One of my first visits to object collections holding material about 1950s and 1960s domestic electrical products was to the Geffrye Museum, in Shoreditch in London. The Geffrye Museum is a museum of the home, and is probably best known for its series of period rooms, which represent London middle class living space from the 1600s to the 1990s. As well as a programme of temporary exhibitions on different aspects of the home, they also run an active programme of talks and conferences and their collection of objects and pamphlets was an obvious stop for me in my search for surviving examples and documentation of domestic electrical products sold in Ireland in the 1950s and 1960s.
I already had a good idea of the range of products sold in Ireland from my newspaper research, and was particularly looking for material on British brands such as Morphy Richards, Prestcold and Hotpoint, as well as British subsidiaries of American companies such as Hoover and Frigidaire. Ably guided by curator Eleanor Black, I had a fascinating time examining the object collection, getting to handle some of the surprisingly heavy irons and kettles. The highlight for me was their grey Hoover Constellation, a spherical vacuum without wheels, which was supposed to ‘float’ on its exhaust like a hovercraft. Again, it was surprisingly heavy compared to current vacuum cleaners, although the rotating hose pipe was supposed to allow the user to leave it in the middle of the room and move it as little as possible. I did have to be careful about not actually picking it up by the handle, though, as design historians tend to think about the affordances of how a product could be used, whereas curators have a concern that their objects in their care are not damaged by handling.

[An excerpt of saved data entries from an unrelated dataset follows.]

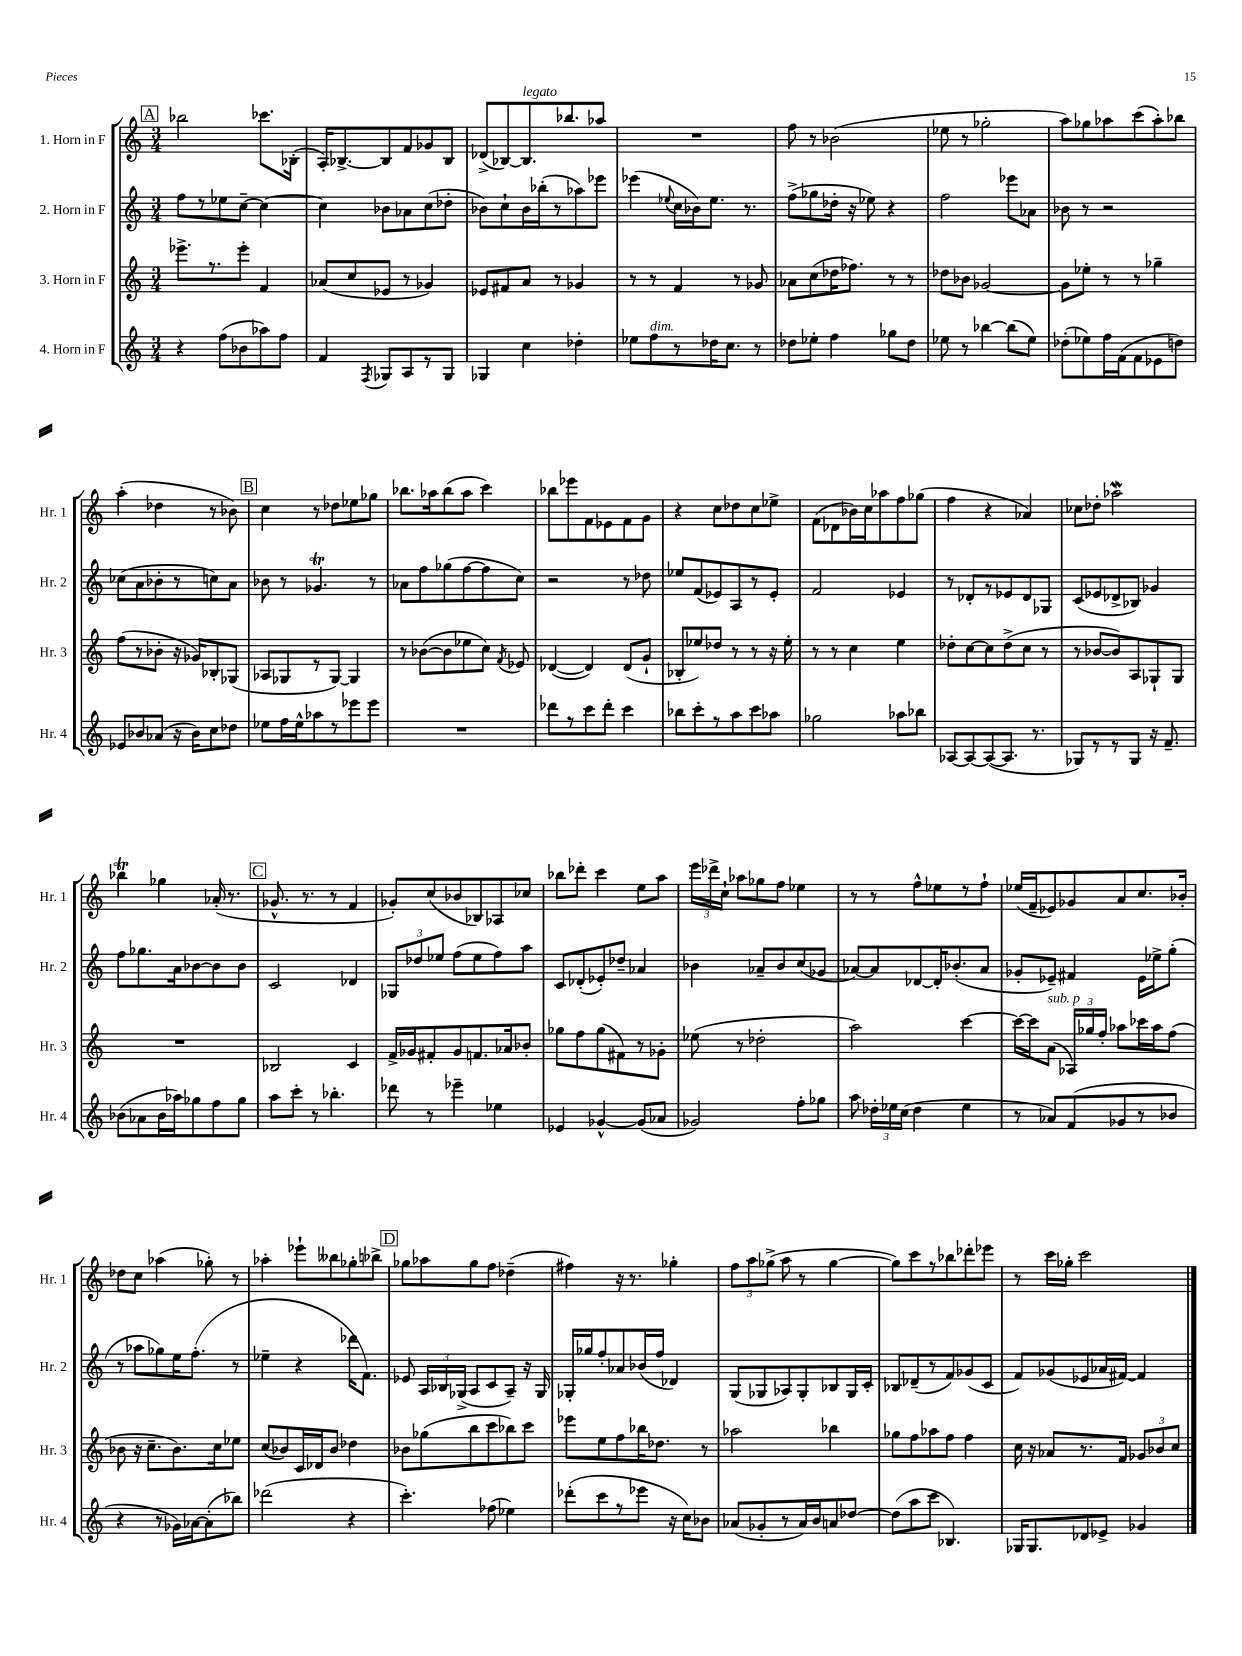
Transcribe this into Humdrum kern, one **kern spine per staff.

**kern	**kern	**kern	**kern
*staff4	*staff3	*staff2	*staff1
*clefG2	*clefG2	*clefG2	*clefG2
*k[]	*k[]	*k[]	*k[]
*M3/4	*M3/4	*M3/4	*M3/4
4r	8.eee-^	8ff	2bb-
.	.	8r	.
.	8.r	.	.
(8ff	.	8ee-	.
8b-	8eee-'	[8cc~	.
8aa-)	4f	4cc_	8.ccc-
8ff	.	.	.
.	.	.	(16B-'
=	=	=	=
4f	(8a-	4cc]	16A')
.	.	.	[8.B-^
.	8cc	.	.
8qF	.	.	.
8G-	8e-	8b-	8B-]
8A	8r	8a-	8f
8r	4g-)	(8cc	8g-
8G-	.	8dd-'	8B-
=	=	=	=
4G-	8e-	8b-)	(8d-^
.	8f#	8cc`	[8B-)
4cc	8a	16b-	8.B-]
.	.	(16bb-'	.
.	8r	8r	.
.	.	.	8.bb-
4dd-'	4g-	8aa-)	.
.	.	8eee-	8aa-
=	=	=	=
8ee-	8r	(4eee-	2.r
8ff	8r	.	.
.	.	8qqee-	.
8r	4f	16cc	.
.	.	16b-)	.
16dd-	.	8.ee-	.
8.cc	.	.	.
.	8r	.	.
.	.	8.r	.
8r	8g-	.	.
=	=	=	=
8dd-	8a-	(8ff^	8ff
8ee-'	(8cc	8gg-	8r
4ff	16dd-	16dd-'	(2b-
.	8.ff-)	16r	.
.	.	8ee-)	.
8gg-	8r	4r	.
8dd-	8r	.	.
=	=	=	=
8ee-	8dd-	2ff	8ee-
8r	8b-	.	8r
[4bb-	[2g-	.	2gg-'
(8bb-]	.	8eee-	.
8ee-)	.	8a-	.
=	=	=	=
(8dd-'	8g-]	8b-	8aa)
8ee-)	8ee-'	8r	8gg-
16ff	8r	2r	8aa-
(16f	.	.	.
8f	8r	.	(8ccc
8e-	4gg-~	.	8aa-')
8dd)	.	.	8bb-
=	=	=	=
8e-	(8ff	(8cc-	(4aa'
8b-	8r	8a	.
(8a-	8b-'	8b-'	4dd-
16r	16r	8r	.
16b-)	16g-)	.	.
8cc	8B-'	8cc)	8r
8dd-	(8G-	8a	8b-)
=	=	=	=
8ee-	8A-	8b-	4cc
16ff	8G-	8r	.
16ee-^^	.	.	.
8aa-	8r	4.g-	8r
8r	[8G-)	.	8dd-
8eee-	4G-]	.	8ee-
8eee-	.	8r	8gg-
=	=	=	=
2.r	8r	8a-	8.bb-
.	([8b-	8ff	.
.	.	.	16aa-
.	8b-]	(8gg-	(8bb-
.	8ee-	[8ff	8aa-
.	8cc)	8ff]	4ccc)
.	8qf	.	.
.	8e-	8cc)	.
=	=	=	=
8ddd-	([4d-	2r	8bb-
8r	.	.	8eee-
8ccc	4d-])	.	8f
8ddd-'	.	.	8e-
4ccc	(8d-	8r	8f
.	8g`	8dd-	8g
=	=	=	=
8bb-	8B-'	8ee-	4r
8ccc'	8ee-)	(8f	.
8r	8dd-	8e-)	8cc
8aa	8r	8A	8dd-
8ccc	8r	8r	8cc
8aa-	16r	8e-'	8ee-^
.	16ee-'	.	.
=	=	=	=
2gg-	8r	2f	(8f
.	8r	.	8d-
.	4cc	.	16b-)
.	.	.	16cc
.	.	.	8aa-
8aa-	4ee	4e-	8ff
8bb-	.	.	(8gg-
=	=	=	=
[8A-	8dd-'	8r	4ff
8A-_	[8cc	8d-'	.
(8A-_	8cc]	8r	4r
8.A-]	(8dd-^	8e-	.
.	8cc	8d-	4a-)
8.r	.	.	.
.	8r	8G-	.
=	=	=	=
8G-)	8r	(8c	8cc-
8r	[8b-	8e-	8dd-'
8r	8b-])	8d-^	2aa-
8G-	8A	8B-)	.
16r	8G-`	4g-	.
8.f~	.	.	.
.	8G-	.	.
=	=	=	=
(8b-	2.r	8ff	4bb-
8a-	.	8.gg-	.
16b-	.	.	4gg-
16aa-)	.	16a	.
8gg-	.	[8b-	.
8ff	.	8b-]	(16a-'
.	.	.	8.r
8gg-	.	8b-	.
=	=	=	=
8aa	2B-	2c	8.g-^^
8ccc'	.	.	.
.	.	.	8.r
8r	.	.	.
4.bb-'	.	.	8r
.	4c	4d-	4f
=	=	=	=
8ddd-	16f^	12G-	8g-')
.	16g-	.	.
.	.	12dd-	.
8r	8f#'	.	(8cc
.	.	12ee-	.
4eee-~	8g-	(8ff	8b-
.	8.f	8ee-	8B-)
4ee-	.	8ff)	8A-
.	16a-	.	.
.	8b-'	8aa	8cc-
=	=	=	=
4e-	8gg-	8c	8bb-
.	8ff	(8d-'	8ddd-'
[4g-^^	(8gg-	8e-')	4ccc
.	8f#)	8dd-~	.
(8g-]	8r	4a-	8ee
8a-	8g-'	.	8aa
=	=	=	=
2g-)	(8ee-	4b-	24eee
.	.	.	24ddd-^
.	.	.	24cc`
.	8r	.	8aa-
.	2dd-'	8a-~	8gg-
.	.	8b-	8ff
8ff'	.	(8cc	4ee-
8gg-	.	8g-	.
=	=	=	=
8aa	2aa)	[8a-)	8r
24dd-'	.	8a-]	8r
24ee-	.	.	.
(24cc	.	.	.
4dd-	.	[8d-	8ff^^
.	.	16d-']	8ee-
.	.	(8.b-'	.
4ee-	[4ccc	.	8r
.	.	8a-	8ff`
=	=	=	=
8r	16ccc_	8g-'	(16ee-
.	16ccc]	.	16f~
8a-)	(8a	8e-~)	8e-)
(8f	24A-)	4f#	8g-
.	24gg-	.	.
.	24ff'	.	.
8g-	8aa-	.	8a
8r	16ccc-	16e-	8.cc
.	16aa-	16ee-^	.
8b-	(8ff	(8gg'	.
.	.	.	16b-'
=	=	=	=
4r	8b-	8r	8dd-
.	16r	8aa-	8cc
.	8.cc~	.	.
8r	.	8gg-)	(4aa-
16g-)	8.b-)	16ee	.
[16a-	.	(8.ff'	.
(8a-']	.	.	8gg-')
.	16cc	.	.
8bb-)	8ee-	8r	8r
=	=	=	=
(2ddd-	(8cc	4ee-~	4aa-'
.	8b-)	.	.
.	16c	4r	8eee-`
.	16d-	.	.
.	8b-	.	8bb--
4r	4dd-	16ddd-	8gg-'
.	.	8.f)	.
.	.	.	8bb-^
=	=	=	=
4.ccc')	8b-	8e-	8gg-
.	(8gg-	24A	8aa-
.	.	24B-	.
.	.	(24G-^	.
.	8bb	8A	8gg-
(8ff-	8ccc	8c	8ff
4ee-)	8bb-)	8A~)	(4dd-~
.	8ccc	16r	.
.	.	16G-	.
=	=	=	=
(8ddd-'	8eee-	16G-'	4ff#)
.	.	16gg-	.
8ccc	8ee	8ff'	.
8r	8ff	8a-	16r
.	.	.	8.r
8eee-	16bb-	(16b-	.
.	8.dd-	16ff	.
16r	.	4d-)	4gg-'
16cc)	.	.	.
8b-	8r	.	.
=	=	=	=
(8a-	2aa-	(8G	12ff
.	.	.	12aa
8g-'	.	8G-	.
.	.	.	(12gg-^
8r	.	8A-)	8aa
16a-)	.	8G-'	8r
16b	.	.	.
8a	4bb-	8B-	[4gg-
[8dd-	.	16G-	.
.	.	16c'	.
=	=	=	=
(8dd-]	8gg-	8B-	8gg-])
8aa	8ff	(8d-~	8ccc
8ccc	8aa-	8r	8r
4.B-)	8ff	8f)	8bb-
.	4ff	(8g-	8ddd-'
.	.	8c	8eee-
=	=	=	=
16G-	16cc	8f)	8r
8.G-	16r	.	.
.	8a-	(8g-	16ccc
.	.	.	16gg-'
8d-	8.r	8e-	2ccc
8e-^	.	16a-	.
.	16f	[16f#)	.
4g-	12g-	4f#]	.
.	12b-	.	.
.	12cc	.	.
==	==	==	==
*-	*-	*-	*-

The trade catalogue collection was equally interesting, covering a range of product leaflets, manufacturer’s brochures and pamphlets from bodies such as the Electrical Association for Women. These pamphlets included a monthly card from the EAW outlining important electrical facts relevant to the time of year, with June covering a range of tips about bagging and labelling food for the freezer, as well as ideas about where to situate a chest freezer in the house, recommending that the kitchen was not actually the best location, if a cool, dry room such as a corridor, spare room, garage or outhouse was available.
The collection also included a book of recipes which came with a Prestcold refrigerator, featuring a large section on ice cream and other cool and frozen novelties which the appliance allowed to be made and stored at home, including banana splits and peach melba!
Overall, it was a very useful archive visit, allowing me to get a sense of the ‘home’ market for British appliances, as well as a close-up look at some of the appliances themselves. Thanks to the Geffrye Museum for facilitating my visit and for allowing me to use photographs of their collection.